I know that what you're trying to do is say "go on the adventure yourselves!" I'm right there with ya. But you need to be internally consistent about it.

- the ice claw crab men are pretty darn cool! I'd want stats for them, though. There's a good chance the heroes would try to free their prisoner.

More later, when I have time. :)
 

Wow, thanks for all the replies!

I suppose there is a lot of room for improvement here, but unfortunately as Piratecat has pointed out the entire adventure hinges on the taking of the hostage in the beginning. I suppose a more diplomatic hook, as opposed to violent, might work better.

As far as the hostage themselves, I really want to leave that in the hands of the dungeon master.
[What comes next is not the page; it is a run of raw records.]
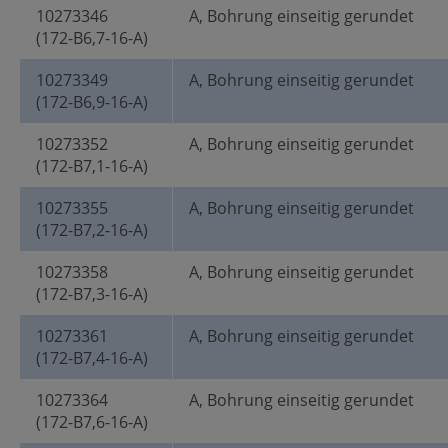
10273346
A, Bohrung einseitig gerundet
(172-B6,7-16-A)
10273349
A, Bohrung einseitig gerundet
(172-B6,9-16-A)
10273352
A, Bohrung einseitig gerundet
(172-B7,1-16-A)
10273355
A, Bohrung einseitig gerundet
(172-B7,2-16-A)
10273358
A, Bohrung einseitig gerundet
(172-B7,3-16-A)
10273361
A, Bohrung einseitig gerundet
(172-B7,4-16-A)
10273364
A, Bohrung einseitig gerundet
(172-B7,6-16-A)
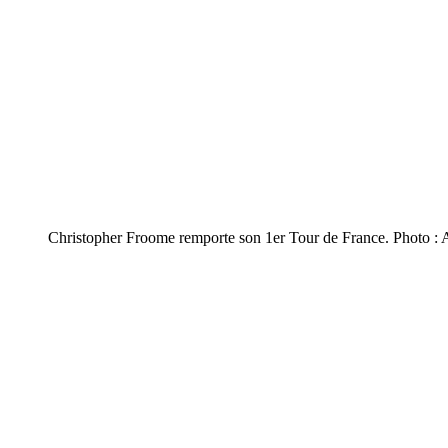
Christopher Froome remporte son 1er Tour de France. Photo :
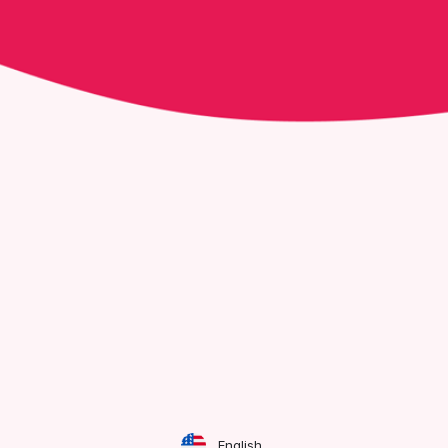
English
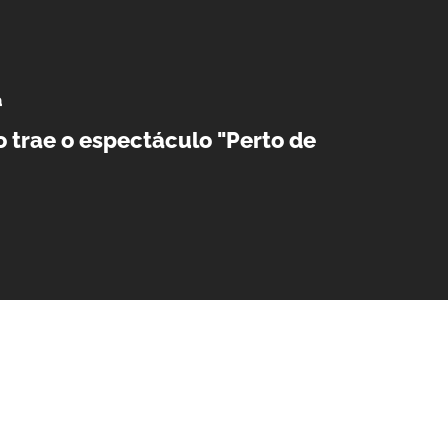
a
 trae o espectáculo "Perto de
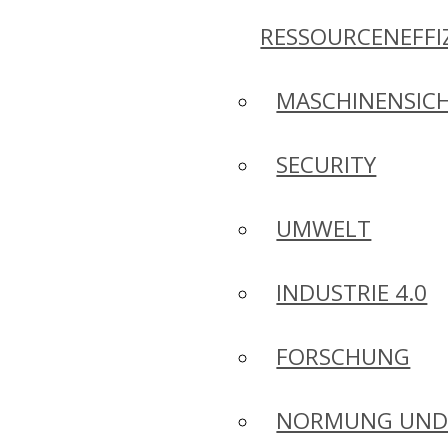
RESSOURCENEFFI
MASCHINENSICH
SECURITY
UMWELT
INDUSTRIE 4.0
FORSCHUNG
NORMUNG UN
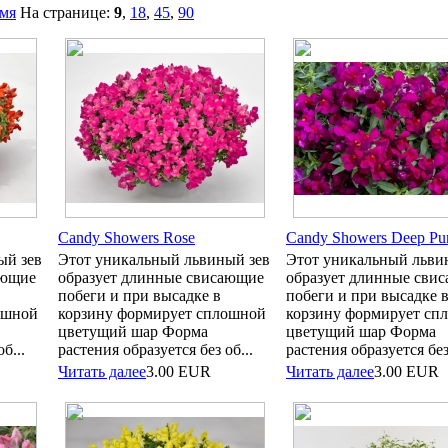
мя
На странице:
9
,
18
,
45
,
90
Candy Showers Rose
Candy Showers Deep Pur
ый зев
Этот уникальный львиный зев
Этот уникальный льви
ающие
образует длинные свисающие
образует длинные сви
побеги и при высадке в
побеги и при высадке 
ошной
корзину формирует сплошной
корзину формирует сп
цветущий шар Форма
цветущий шар Форма
б...
растения образуется без об...
растения образуется без 
Читать далее
3.00
EUR
Читать далее
3.00
EUR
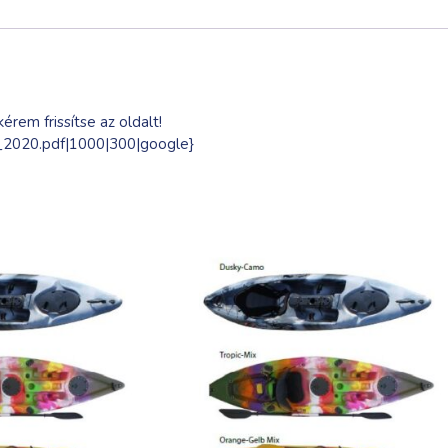
érem frissítse az oldalt!
ak_2020.pdf|1000|300|google}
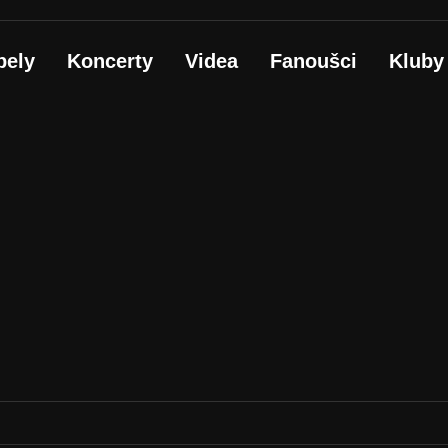
pely
Koncerty
Videa
Fanoušci
Kluby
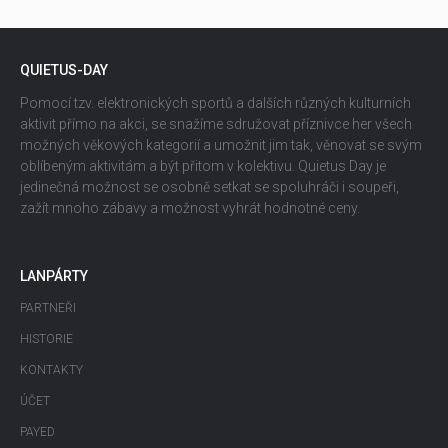
QUIETUS-DAY
Pomocí tzv. elektronických sportů a dalších různých kulturních
aktivit přímo na akci, se snažíme sdružovat příznivce her všech
možných věkových kategorií a umožnit jim tak, věnovat se svým
oblíbeným aktivitám a být přitom v kolektivu. Quietus Day je
jedinečná možnost se osobně setkat se spoluhráči i soupeři,
zažít mnoho zábavy a možnost vyhrát hodnotné ceny.
LANPÁRTY
PARTNEŘI
HISTORIE
KONTAKTY
ÚČET
PAYED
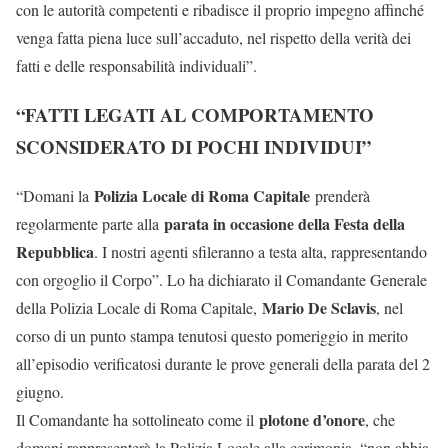
con le autorità competenti e ribadisce il proprio impegno affinché
venga fatta piena luce sull’accaduto, nel rispetto della verità dei
fatti e delle responsabilità individuali”.
“FATTI LEGATI AL COMPORTAMENTO
SCONSIDERATO DI POCHI INDIVIDUI”
Polizia Locale di Roma Capitale
“Domani la
prenderà
parata in occasione della Festa della
regolarmente parte alla
Repubblica
. I nostri agenti sfileranno a testa alta, rappresentando
con orgoglio il Corpo”. Lo ha dichiarato il Comandante Generale
Mario De Sclavis
della Polizia Locale di Roma Capitale,
, nel
corso di un punto stampa tenutosi questo pomeriggio in merito
all’episodio verificatosi durante le prove generali della parata del 2
giugno.
plotone d’onore
Il Comandante ha sottolineato come il
, che
domani rappresenterà la Polizia Locale alla cerimonia, “non abbia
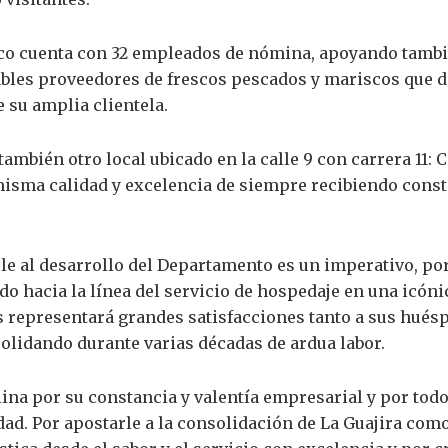
co cuenta con 32 empleados de nómina, apoyando tambié
ables proveedores de frescos pescados y mariscos que d
 su amplia clientela.
mbién otro local ubicado en la calle 9 con carrera 11: C
misma calidad y excelencia de siempre recibiendo const
le al desarrollo del Departamento es un imperativo, po
do hacia la línea del servicio de hospedaje en una icón
s representará grandes satisfacciones tanto a sus huésp
olidando durante varias décadas de ardua labor.
lina por su constancia y valentía empresarial y por tod
ad. Por apostarle a la consolidación de La Guajira como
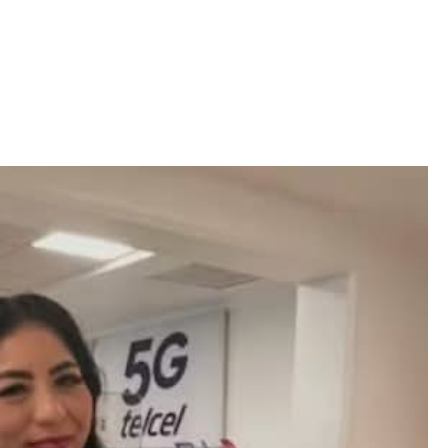
Iniciativa de infancia trans se votará en el
actual Congreso, señaló Gaby Chumacero
hace 2 semanas
02
41:16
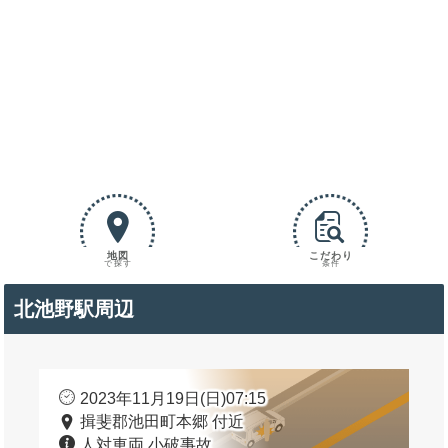
地図
こだわり
で探す
条件
北池野駅周辺
2023年11月19日(日)07:15
揖斐郡池田町本郷 付近
人対車両 小破事故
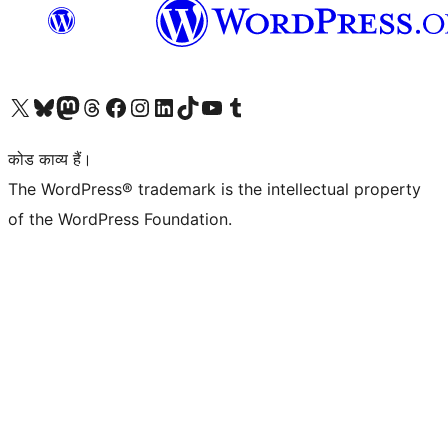
Visit our X (formerly Twitter) account
हमारे बलुस्की खाते पर जाएँ
Visit our Mastodon account
हमारे थ्रेड्स अकाउंट पर जाएं
हमारे फेसबुक पेज पर जाएँ
हमारे इंस्टाग्राम अकाउंट पर जाएं
हमारे लिंक्डइन खाते पर जाएँ
हमारे टिकटॉक खाते पर जाएँ
हमारे यूट्यूब चैनल पर जाएं
हमारे Tumblr खाते पर जाएँ
कोड काव्य हैं।
The WordPress® trademark is the intellectual property
of the WordPress Foundation.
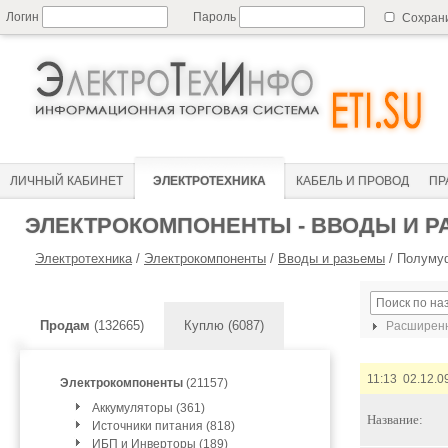
Логин
Пароль
Сохран
ЛИЧНЫЙ КАБИНЕТ
ЭЛЕКТРОТЕХНИКА
КАБЕЛЬ И ПРОВОД
ПР
ЭЛЕКТРОКОМПОНЕНТЫ - ВВОДЫ И 
Электротехника
/
Электрокомпоненты
/
Вводы и разьемы
/
Полуму
Продам
(132665)
Куплю (6087)
Расширенн
11:13 02.12.0
Электрокомпоненты
(21157)
Аккумуляторы (361)
Название:
Источники питания (818)
ИБП и Инверторы (189)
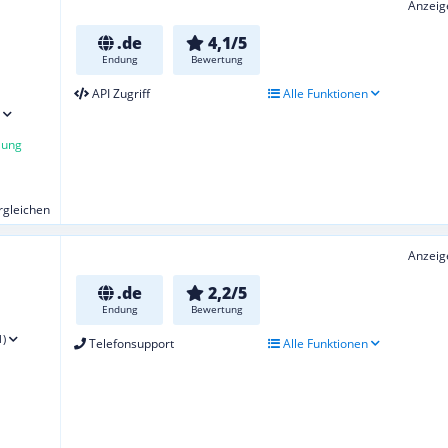
Anzeig
.de
4,1/5
Endung
Bewertung
API Zugriff
Alle Funktionen
lung
ergleichen
Anzeig
.de
2,2/5
Endung
Bewertung
1)
Telefonsupport
Alle Funktionen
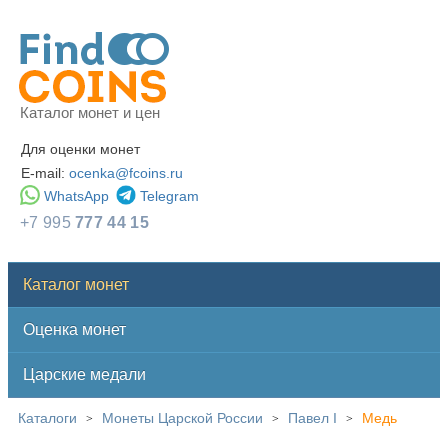
Каталог монет и цен
Для оценки монет
E-mail:
ocenka@fcoins.ru
WhatsApp
Telegram
+7 995
777 44 15
Каталог монет
Оценка монет
Царские медали
Каталоги
Монеты Царской России
Павел I
Медь
>
>
>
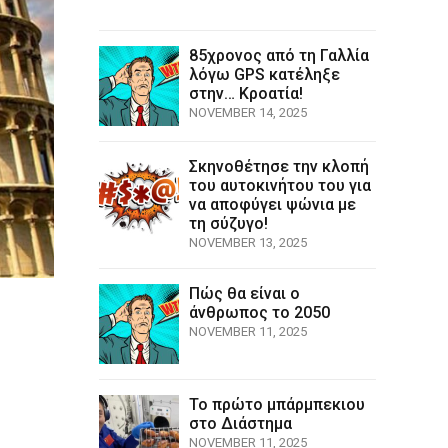
85χρονος από τη Γαλλία
λόγω GPS κατέληξε
στην… Κροατία!
NOVEMBER 14, 2025
Σκηνοθέτησε την κλοπή
του αυτοκινήτου του για
να αποφύγει ψώνια με
τη σύζυγο!
NOVEMBER 13, 2025
Πώς θα είναι ο
άνθρωπος το 2050
NOVEMBER 11, 2025
Το πρώτο μπάρμπεκιου
στο Διάστημα
NOVEMBER 11, 2025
Ultimately, I, the module writer, have no way of telling or predicting exactly who is going to be the *perfect* hostage canidate for a particular group. But I did try to provide some suggestions, which I suppose could be expanded to introduce a hostage canidate, should none exist.

What I like about taking a hostage right in front of the players is they get to see it happen, with all the drama and tension it brings. However, I should note that the whole "abduction from the Inn" is a possibility. In fact, I also intend to write a sort of "rough-outline" or "flowchart" for the action of the module.

As for the response from the officials, which has been considerably criticised, part of it has to do with the role of both organizations, which I suppose ought to be better defined. The situation is supposed to be straight forward. It's up to the adventurers to rescue their friend. Magic, in general, greatly complicates this situation.

To sum up it sounds like I need to:
- Revise the Hook
- Introduce a potential hostage
- Provide an Outline or Flow-chart for the events
- Revise the response from the Officials

As for the Water Wizards (and their elemental receptionist), going into full detail on this organization could be a module of its own, but I'm leaving the Water Elemental as a receptionist. If you don't like it, replace it with a talking dolphin, that'd be a good alternative. He could be a wizard too. You know, dolphins are very intelligent. Lots of bonus spells. They have trouble with the somatic parts though.

The Water Wizards are just a Port Janus thing. It could be any organization in whichever city the Dungeon Master choses.

Sorry for the ranting, and thanks for the reviews, I'll start getting this thing revised and up to par.
 

You need to have someone other than yourself go over the module while looking for grammatical errors. I spotted a few on a quick read through of the first couple of pages.